Informacje dotyczące zatonięcia "Bułgarii" od początku były nieścisłe. Agencje podawały różną liczbę pasażerów, zaginionych i uratowanych. Najnowsze informacje agencji AFP mówią o 188 osobach na pokładzie - 150 turystach i 38 członkach załogi (wcześniej liczby były mniejsze, ale nieścisłe).
Zaginionych pozostaje wciąż 111 osób. Jedna osoba zginęła, jedna jest ranna. Łącznie z wody wyłowiono 76 osób. Nic im nie zagraża. Wszystkie trafiły na pokład statku Arabella, który był obecny w pobliżu miejsca katastrofy. Zabrał rozbitków do portu w Kazanie, stolicy Tatarstanu, oddalonej o 80 km od miejsca zatonięcia "Bułgarii".
Wcześniej rzecznik ministerstwa - jak podaje Reuters - pomylił się i podał liczbę uratowanych wynoszącą 167 osób (82 osoby miały zostać podjęte z wody przez inny statek wycieczkowy przepływający w pobliżu. 85 kolejnych miały wyłowić inne jednostki pływające i helikopter, które przybyły na pomoc). Pojawiają się też informacje, że zaginione są 102 osoby, a nie 111.

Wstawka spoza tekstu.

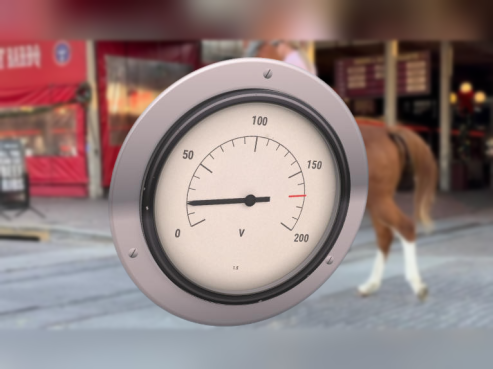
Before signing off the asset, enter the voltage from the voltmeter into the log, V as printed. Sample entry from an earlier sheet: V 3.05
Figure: V 20
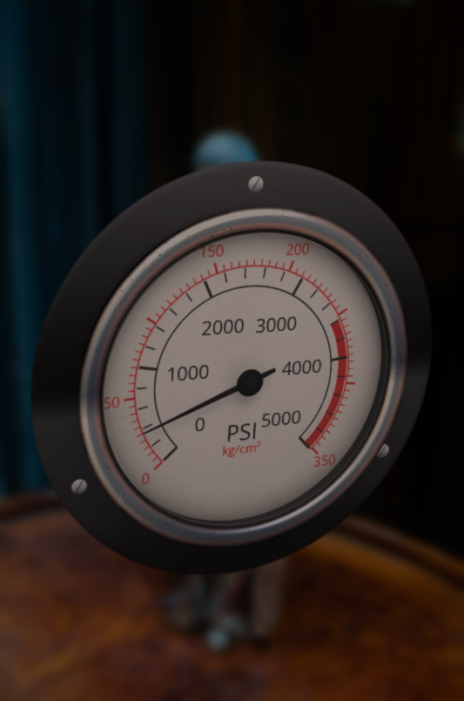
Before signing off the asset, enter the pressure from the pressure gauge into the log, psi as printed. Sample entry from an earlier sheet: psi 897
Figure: psi 400
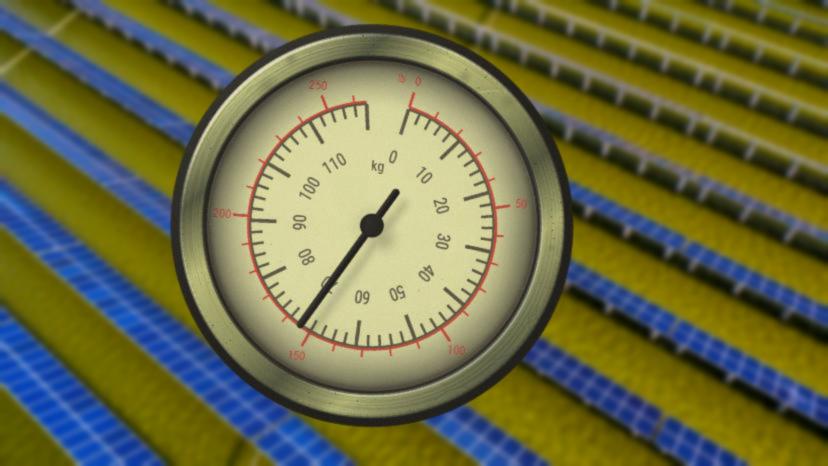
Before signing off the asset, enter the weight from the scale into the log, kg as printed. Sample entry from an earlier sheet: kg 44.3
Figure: kg 70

Przyczyny zatonięcia nadal nieznane
Statek wycieczkowy "Bułgaria" z nieznanych przyczyn zatonął około godziny 11 czasu polskiego niedaleko wsi Sukiejewo w dystrykcie Kańsko-Ustinowskim w Republice Tatarastanu.
Według relacji świadków, najpierw jednostka przechyliła się na prawą stronę, a następnie przewróciła się. Warunki pogodowe na miejscu były bardzo trudne, padał deszcz, świadkowie mówią też o burzy. Powtarzają, że było widać wielu zabitych.
Ministerstwo ds. Sytuacji Nadzwyczajnych poinformowało, że na miejsce wysłano jednostki monitorujące wody wokół miejsca katastrofy. Mają za zadanie poszukiwać rozbitków, którzy mogli wpław dopłynąć do okolicznych wysepek. Pojawiły się też informacje, przekazane przez rosyjską telewizję, że jednostka miała tylko dwie łodzie ratunkowe zamiast czterech, w które powinna być wyposażona.
"Bułgaria" spoczywa obecnie na głębokości około 20 m.
Statek został skonstruowany w Czechosłowacji w 1955 roku.
Prezydent Rosji Dmitrij Miedwiediew zlecił śledztwo ws. katastrofy.